Cookie Policy:- With GDPR you need a cookie policy, and with CCPA you can incorporate this with DNSMPI page.

Application:- With GDPR legislation applies to anyone who process personal data,  with CCPA it concerns the following:

  • When you make $24 million profit per year.
  • When half of the profit consists selling personal data you will need to comply with CCPA.
  • You have greater than 50000 lines of personal data from person, household or devices.

Fines: GDPR fines are higher than CCPA, 4% of annual turnover or €20 million. With CCPA violation costs $7500 plus $750 per person.

Disclosures:-  another difference is specificity about disclosures.  GDPR says that data subjects must have an explanation which is clear and specific of the data will be used for.  Data controller has freedom of how this is to be done.

CCPA is more prescriptive. CCPA explain that a business will offer clear and transparent link on business internet homepage, titled- “Do not sell my personal information” to an web page that enables a customer, or authorized person by the customer to opt out of the sale of customer’s personal details.

Age requirements:- children in between the age of 13 & 16 must explicitly authorize the sale of personal information.  When age of child is under 13 then a parent must authorize the sale & sharing of information.

Now as you know the difference despite the two similar. It’s a bit confusing & overwhelming to keep track of all these requirements. So what does it affects on your WordPress site? And how can assure that you are both GDPR & CCPA compliance.

How Do I Comply with CCPA on WordPress Site?

For most of WordPress sites, you already comply with GDPR in some ways or form. Here is some brief overview of GDPR compliance requirements:

  • Cookie Policy
  • Privacy Policy
  • Cookie Consent Banner
  • Processing Agreements
  • Blocking cookies until permission
  • Possibilities to view personal data & be able to send these data within one month
  • Secure connections (SSL)

WordPress has so many plugins available that can help you in this list.
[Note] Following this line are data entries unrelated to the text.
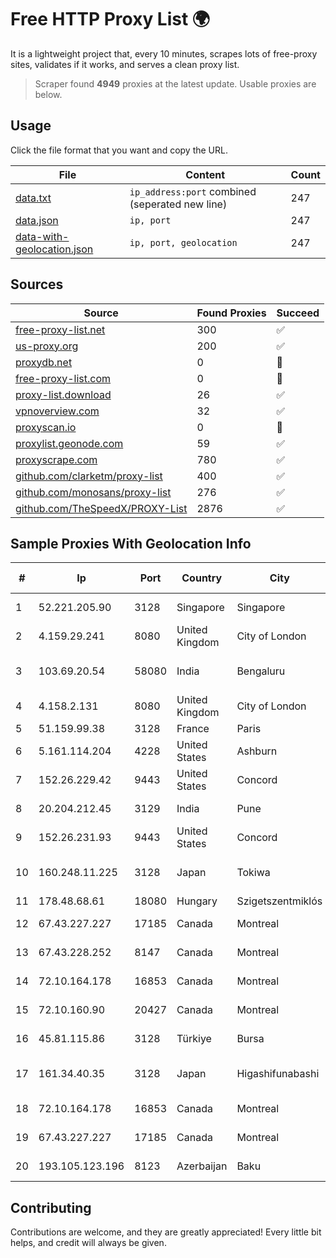 
# Free HTTP Proxy List 🌍

It is a lightweight project that, every 10 minutes, scrapes lots of free-proxy sites, validates if it works, and serves a clean proxy list.


> Scraper found **4949** proxies at the latest update. Usable proxies are below.

## Usage

Click the file format that you want and copy the URL.


|File|Content|Count|
|----|-------|-----|
|[data.txt](https://raw.githubusercontent.com/themiralay/Proxy-List-World/master/data.txt)|`ip_address:port` combined (seperated new line)|247|
|[data.json](https://raw.githubusercontent.com/themiralay/Proxy-List-World/master/data.json)|`ip, port`|247|
|[data-with-geolocation.json](https://raw.githubusercontent.com/themiralay/Proxy-List-World/master/data-with-geolocation.json)|`ip, port, geolocation`|247|

## Sources

|Source|Found Proxies|Succeed|
|------|-------------|-------|
|[free-proxy-list.net](https://free-proxy-list.net)|300|✅|
|[us-proxy.org](https://www.us-proxy.org)|200|✅|
|[proxydb.net](http://proxydb.net)|0|🚫|
|[free-proxy-list.com](https://free-proxy-list.com/?page=&port=&type%5B%5D=http&type%5B%5D=https&up_time=0&search=Search)|0|🚫|
|[proxy-list.download](https://www.proxy-list.download/HTTP)|26|✅|
|[vpnoverview.com](https://vpnoverview.com/privacy/anonymous-browsing/free-proxy-servers)|32|✅|
|[proxyscan.io](https://www.proxyscan.io)|0|🚫|
|[proxylist.geonode.com](https://proxylist.geonode.com/api/proxy-list?limit=300&page=1&sort_by=lastChecked&sort_type=desc&protocols=http,https)|59|✅|
|[proxyscrape.com](https://api.proxyscrape.com/v2/?request=displayproxies&protocol=http&timeout=10000&country=all&ssl=all&anonymity=all)|780|✅|
|[github.com/clarketm/proxy-list](https://raw.githubusercontent.com/clarketm/proxy-list/master/proxy-list-raw.txt)|400|✅|
|[github.com/monosans/proxy-list](https://raw.githubusercontent.com/monosans/proxy-list/main/proxies/http.txt)|276|✅|
|[github.com/TheSpeedX/PROXY-List](https://raw.githubusercontent.com/TheSpeedX/PROXY-List/master/http.txt)|2876|✅|


## Sample Proxies With Geolocation Info

|#|Ip|Port|Country|City|Internet Service Provider|
|-|--|----|-------|----|-------------------------|
|1|52.221.205.90|3128|Singapore|Singapore|Amazon.com, Inc.|
|2|4.159.29.241|8080|United Kingdom|City of London|Microsoft Corporation|
|3|103.69.20.54|58080|India|Bengaluru|Allnet Broadband Network PVT LTD|
|4|4.158.2.131|8080|United Kingdom|City of London|Microsoft Corporation|
|5|51.159.99.38|3128|France|Paris|SCALEWAY|
|6|5.161.114.204|4228|United States|Ashburn|Hetzner Online GmbH|
|7|152.26.229.42|9443|United States|Concord|MCNC|
|8|20.204.212.45|3129|India|Pune|Microsoft Corporation|
|9|152.26.231.93|9443|United States|Concord|MCNC|
|10|160.248.11.225|3128|Japan|Tokiwa|NTT PC Communications, Inc.|
|11|178.48.68.61|18080|Hungary|Szigetszentmiklós|UPC|
|12|67.43.227.227|17185|Canada|Montreal|GloboTech Communications|
|13|67.43.228.252|8147|Canada|Montreal|GloboTech Communications|
|14|72.10.164.178|16853|Canada|Montreal|GloboTech Communications|
|15|72.10.160.90|20427|Canada|Montreal|GloboTech Communications|
|16|45.81.115.86|3128|Türkiye|Bursa|Pembe Gul Isguzar Karagoz|
|17|161.34.40.35|3128|Japan|Higashifunabashi|NTT PC Communications, Inc.|
|18|72.10.164.178|16853|Canada|Montreal|GloboTech Communications|
|19|67.43.227.227|17185|Canada|Montreal|GloboTech Communications|
|20|193.105.123.196|8123|Azerbaijan|Baku|Bulud Telecom LLC|



## Contributing

Contributions are welcome, and they are greatly appreciated! Every
little bit helps, and credit will always be given.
With CCPA that is upcoming the following list of comply aspects are required for WordPress site:

  • Privacy Policy
  • Secure connection
  • Cookie consent banner
  • Do not sell my personal information document
  • Processing agreement with all processors or service providers.
  • Age verification

Similar to GDPR but not identical. That means if you are worried about CCPA you’ll either need to make sure you add a DNSMPI Page, build processing agreements & search a way to confirm age of users.

Solutions:-

One fast and easy solution to get CCPA compliance website is to install plugin. Specifically Complianz plugin. This plugin have both GDPR & CCPA important settings to comply WordPress site.

Complianz plugin have some additional features also:

  • Cookie Policy
  • Disclaimer
  • Cookie Consent Banner
  • Do not sell my personal information page
  • Data Leak Reports
  • Privacy Policy
  • Privacy Policy for Children
  • A/B Testing
  • Statistics to analyze which cookie banner perform well
  • Tag Manager Implementation

Plugin is also ready for ePrivacy. This is new upcoming European legislation planned to come in affects from 2020. Also the Complianz plugin is COPPA ready. This is American law that guarantees online privacy of children beneath 13 years old. So with this plugin you can make your site compliant with four legislations.